** Exercise text **
>>>

The compliance burden that comes with these changes falls differently on a 900-agent office than on a two-agent boutique. At scale, compliance is a documented process — a form to sign, a workflow, a back-office review. At a boutique, it is a conversation. I sit with you. I walk through what the written agreement says, what the negotiable elements are, and what I think a fair structure looks like given the particulars of your listing. It takes longer. It is also the thing the settlement actually intended to produce: an informed client making a meaningful decision.
What the Franchise Model Does Well
I want to be fair about this, because there are sellers for whom a national franchise is absolutely the right call, and it would be dishonest to pretend otherwise. A national franchise brings brand recognition that matters to buyers relocating from outside the region. It brings a referral network — if you are selling in Mount Sinai and buying in Scottsdale, a large franchise’s cross-office referral machine is a real asset. It brings institutional marketing budgets and relocation contracts with corporations moving employees. It brings a kind of reassurance, for some sellers, in seeing a logo they have known for forty years.
The question is not whether franchises are bad. The question is what you are actually buying when you hire one, and whether the specific qualities of a franchise operation are the qualities that will move your specific house in your specific neighborhood for the best possible price.
For a lot of North Shore properties — particularly the ones that are architecturally distinctive, or sitting on a tricky lot, or carrying a complicated title history, or priced above the median in a neighborhood where the comparables are thin — the answer is that the franchise machine is not especially well-calibrated for the work. The machine is built to move volume. Your house is not volume.
What to Ask Before You Sign a Listing Agreement
Whether you end up with a boutique or a franchise, the questions a seller should be asking have nothing to do with the logo and everything to do with the structural commitments that logo implies. In my experience, these are the ones that tell you what you actually need to know:
How many active listings are you personally carrying right now? Not the office. You. If the number is over 15, ask who is handling the day-to-day when you call.
Who is the broker of record, and will I meet them? If the answer involves a regional vice president you have never heard of, note that.
What happens to my listing if you leave the brokerage? At a franchise office, agents move between offices constantly. Your listing may not go with them.
What does your marketing plan look like for a house like mine, specifically? If the answer is a generic schedule, the marketing is a template.
What is your actual experience in this hamlet, on this block, with this kind of property? North Shore real estate is granular. A broker who has sold in Poquott does not automatically understand Head of the Harbor. Ask.
The Structural Honesty of It
Here is the thing I have come to believe, after fifteen years as a sales agent and a year running my own shop. The difference between the boutique and the franchise is not moral. It is not about who is a better person or a harder worker or a more skilled negotiator. There are spectacular agents inside national franchises, and there are mediocre independents. The variable is structure, and structure is what determines the default behavior of the people operating inside it.
At a boutique, the default is that your listing is consequential. The broker’s business depends on it. At a franchise, the default is that your listing is one of hundreds moving through a system designed to absorb losses. Your agent can rise above that default — and the best ones do — but the system is pulling in the other direction the whole time.

<<<

** Supplied information **
>>>

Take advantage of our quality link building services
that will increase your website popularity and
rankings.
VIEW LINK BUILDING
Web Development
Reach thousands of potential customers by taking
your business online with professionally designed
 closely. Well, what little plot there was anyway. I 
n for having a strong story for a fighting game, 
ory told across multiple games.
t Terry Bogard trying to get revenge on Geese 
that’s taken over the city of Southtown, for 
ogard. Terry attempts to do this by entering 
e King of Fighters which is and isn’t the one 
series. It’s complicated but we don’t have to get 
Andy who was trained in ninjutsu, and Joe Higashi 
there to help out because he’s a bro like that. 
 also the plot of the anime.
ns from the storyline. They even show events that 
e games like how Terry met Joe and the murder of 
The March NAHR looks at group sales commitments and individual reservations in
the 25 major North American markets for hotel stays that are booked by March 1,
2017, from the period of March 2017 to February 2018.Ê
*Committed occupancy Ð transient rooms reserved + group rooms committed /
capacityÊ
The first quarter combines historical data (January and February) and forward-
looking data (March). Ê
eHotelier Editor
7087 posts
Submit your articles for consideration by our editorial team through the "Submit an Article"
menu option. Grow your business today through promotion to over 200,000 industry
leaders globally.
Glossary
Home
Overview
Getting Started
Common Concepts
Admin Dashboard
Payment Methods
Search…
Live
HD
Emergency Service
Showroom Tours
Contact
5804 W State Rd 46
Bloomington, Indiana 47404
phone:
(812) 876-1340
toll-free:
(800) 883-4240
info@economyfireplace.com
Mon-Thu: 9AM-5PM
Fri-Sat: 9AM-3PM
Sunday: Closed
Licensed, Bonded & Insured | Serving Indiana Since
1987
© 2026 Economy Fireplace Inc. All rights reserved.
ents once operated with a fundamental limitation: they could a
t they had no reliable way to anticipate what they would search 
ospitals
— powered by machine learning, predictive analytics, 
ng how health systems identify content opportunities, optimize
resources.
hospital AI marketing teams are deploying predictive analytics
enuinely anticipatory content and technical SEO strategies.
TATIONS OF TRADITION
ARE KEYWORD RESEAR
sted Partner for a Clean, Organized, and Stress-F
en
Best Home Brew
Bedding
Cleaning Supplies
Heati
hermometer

<<<

** Brief 1 **
Rewrite the paragraph of the brokerage text that begins "I want to be fair about this" as a short bulleted list that keeps its main facts.
** Brief 2 **
Update the stretch of the brokerage text from "What to Ask" through "of, note that.", putting "regional manager" in place of "regional vice president".
** Brief 3 **
Carry the brokerage text forward from the point where it stops.
The items are separate material from the brokerage text.

** Answer 1 **
- Some sellers are genuinely better served by a national franchise.
- A franchise offers brand recognition that matters to buyers relocating from outside the region.
- It offers a cross-office referral network, a real asset for someone selling in Mount Sinai and buying in Scottsdale.
- It offers institutional marketing budgets and relocation contracts with corporations moving employees.
- For some sellers, it offers the reassurance of a logo they have known for forty years.

** Answer 2 **
What to Ask Before You Sign a Listing Agreement
Whether you end up with a boutique or a franchise, the questions a seller should be asking have nothing to do with the logo and everything to do with the structural commitments that logo implies. In my experience, these are the ones that tell you what you actually need to know:
How many active listings are you personally carrying right now? Not the office. You. If the number is over 15, ask who is handling the day-to-day when you call.
Who is the broker of record, and will I meet them? If the answer involves a regional manager you have never heard of, note that.

** Answer 3 **
When someone asks me, over coffee or at a showing, why I opened Maison Pawli instead of staying at a large office, this is the answer. Not because the large office was a bad place. Because I wanted my name to be the thing tied to every single listing I took, and I wanted every seller I worked with to know that the person answering the phone was also the person who would be standing in front of them at closing. That is the structural commitment. It is the only real differentiator that survives the hype.
When you interview agents, ask them about their structure. Ask them what happens if your listing is the one that gets complicated. Ask them who covers for them when they are on vacation. The answers will tell you everything you need to know about what kind of representation you are actually hiring.
Real estate markets change. For current listings and market data, contact Pawli at Maison Pawli.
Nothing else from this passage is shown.